◆ Circuit design text data

┄┄┄┄┄┄

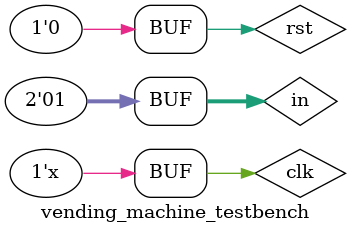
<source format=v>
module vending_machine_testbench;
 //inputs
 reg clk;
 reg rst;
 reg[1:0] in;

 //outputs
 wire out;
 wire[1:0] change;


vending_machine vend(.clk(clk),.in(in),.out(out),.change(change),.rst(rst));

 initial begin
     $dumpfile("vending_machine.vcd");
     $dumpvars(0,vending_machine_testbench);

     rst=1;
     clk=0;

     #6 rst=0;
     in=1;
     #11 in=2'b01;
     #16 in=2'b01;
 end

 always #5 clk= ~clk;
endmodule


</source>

┄┄┄┄┄┄

◆ What you will do
Repeat each record exactly as shown above, dropping all images.

◆ Expected output
<source format=v>
module vending_machine_testbench;
 //inputs
 reg clk;
 reg rst;
 reg[1:0] in;

 //outputs
 wire out;
 wire[1:0] change;


vending_machine vend(.clk(clk),.in(in),.out(out),.change(change),.rst(rst));

 initial begin
     $dumpfile("vending_machine.vcd");
     $dumpvars(0,vending_machine_testbench);

     rst=1;
     clk=0;

     #6 rst=0;
     in=1;
     #11 in=2'b01;
     #16 in=2'b01;
 end

 always #5 clk= ~clk;
endmodule


</source>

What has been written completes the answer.